Every line below that carries the word "lines" needs to be copied.

──────────────────────────────

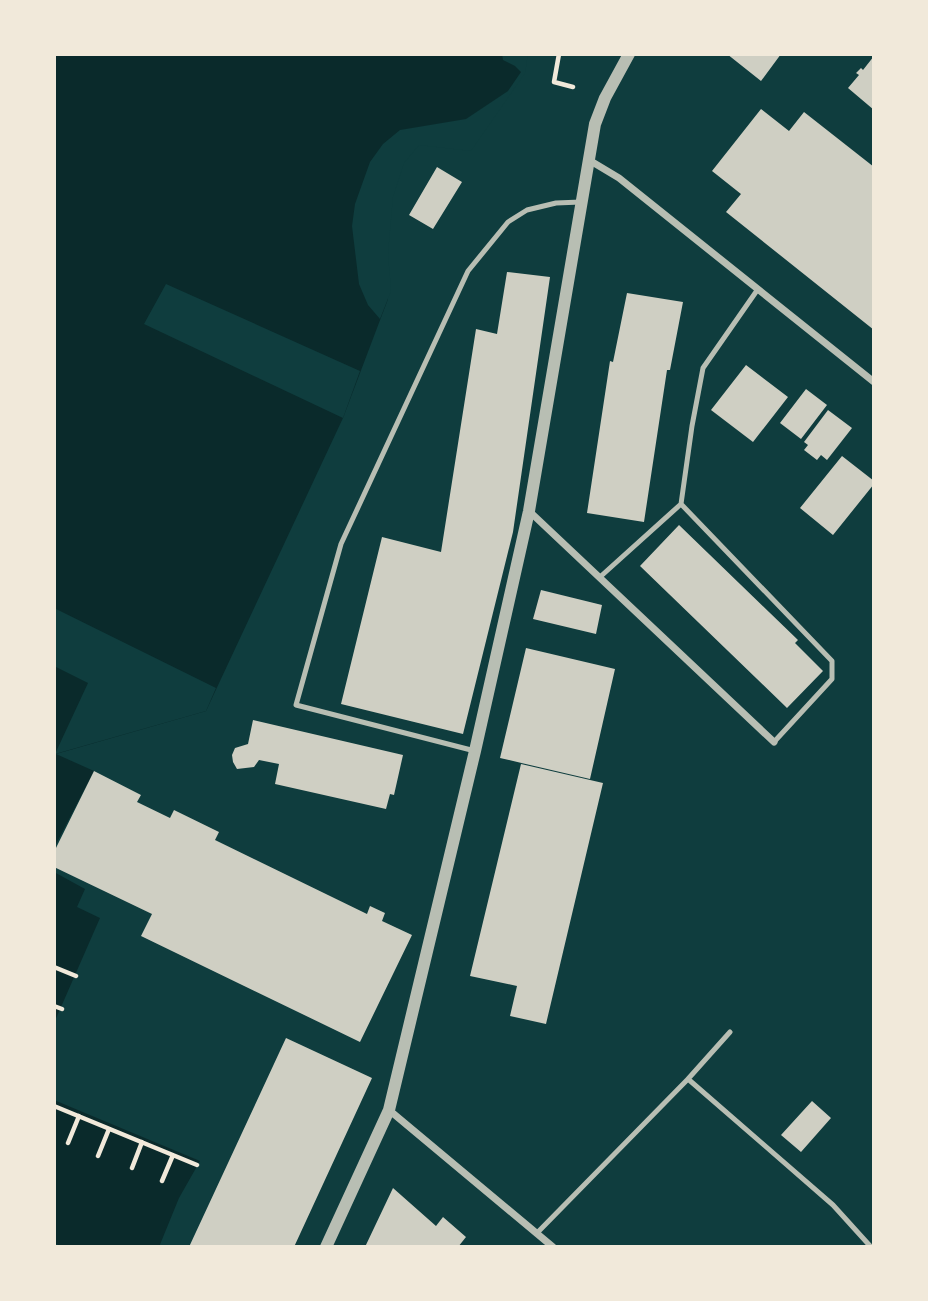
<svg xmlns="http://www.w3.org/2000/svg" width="928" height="1301" font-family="'Times New Roman',serif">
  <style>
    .water { fill: #0a2a2b }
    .pier { fill: #0f3d3e }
    .building { fill: #cfcfc3 }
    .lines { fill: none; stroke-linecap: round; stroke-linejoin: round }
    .path { stroke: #f1e9da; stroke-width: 4.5 }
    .service { stroke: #b8beb3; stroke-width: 5 }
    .minor { stroke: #b8beb3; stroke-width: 7 }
    .tertiary { stroke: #b8beb3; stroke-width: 12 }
  </style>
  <rect width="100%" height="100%" fill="#0f3d3e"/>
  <path class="water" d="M54,54h470l-2,18 -54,76 -51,-7 -16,21 -11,35 -6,55 4,47 -45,119 -137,293 -150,43 38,17 -40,77z
    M54,872l31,17 -8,18 23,11 -46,105z
    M54,1100l146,61 -21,37 -20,49h-96l-9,-4z"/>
  <path class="pier" d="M502,54h26l-3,19 -54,78 -52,-6 -15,18 -11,34 -5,56 3,38 -11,28 -12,-14 -9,-21 -7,-58 3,-22 15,-42 13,-18 17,-14 66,-11 42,-28 13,-19 -6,-6 -12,-6z
    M166,284l194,87 -17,47 -199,-94z
    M54,608l162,80 -10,23 -151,43 33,-71 -34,-17z"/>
  <path class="building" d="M727,54h54l-20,27z
    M874,56v54l-26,-22 11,-13 -3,-2 5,-5 2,2z
    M761,109l28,22 15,-19 70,55v163l-148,-118 15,-18 -29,-23z
    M437,167l25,15 -29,47 -24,-14z
    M507,272l43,5 -37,255 -50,202 -122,-30 41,-167 59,15 35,-223 21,5z
    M627,293l56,9 -13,68h-3l-23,152 -57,-9 23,-152 3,1z
    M746,365l42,32 -35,45 -42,-32z
    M806,389l21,16 -26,34 -21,-16z
    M828,410l24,18 -25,32 -6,-5 -4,5 -13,-10 4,-5 -4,-3z
    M842,456l32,25v3l-41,51 -33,-27z
    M679,525l119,115 -3,3 28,28 -36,37 -147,-142z
    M541,590l61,15 -6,29 -63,-15z
    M526,648l89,21 -25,110 -90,-21z
    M253,720l150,35 -9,40 -4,-1 -4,15 -111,-25 4,-20 -20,-4 -5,7 -17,2 -4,-7 -1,-7 3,-7 13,-4z
    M521,764l82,19 -57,241 -36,-8 7,-30 -47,-10z
    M94,771l47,24 -4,7 33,16 4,-8 45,22 -4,8 152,74 3,-8 15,7 -3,8 30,14 -52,107 -219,-106 11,-22 -98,-47v-15z
    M286,1038l86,40 -78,169h-105z
    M812,1101l19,17 -30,34 -20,-17z
    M393,1188l43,38 7,-9 23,20 -8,10h-93z"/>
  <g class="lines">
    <path class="path" d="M559,54l-5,28 19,5
      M54,967l22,9
      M54,1006l8,3
      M54,1106l143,59
      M68,1143l11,-27
      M98,1156l11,-27
      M132,1168l10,-26
      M162,1181l11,-26"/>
    <path class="service" d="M681,504l11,-78 11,-58 55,-79
      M600,577l81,-73 151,157v18l-58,63
      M475,751l-179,-46 45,-161 127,-273 40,-49 19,-12 29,-7 25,-1
      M688,1079l145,126 38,42
      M537,1233l151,-154 42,-47"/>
    <path class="minor" d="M589,160l30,18 255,204
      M529,511l245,231
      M389,1110l164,137"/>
    <path class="tertiary" d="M326,1247l63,-137 86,-359 54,-240 66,-387 10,-26 24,-44"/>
  </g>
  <rect width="928" height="1301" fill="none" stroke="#f1e9da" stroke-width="112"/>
</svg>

──────────────────────────────

* _RESPONSE BELOW_
    .lines { fill: none; stroke-linecap: round; stroke-linejoin: round }
  <g class="lines">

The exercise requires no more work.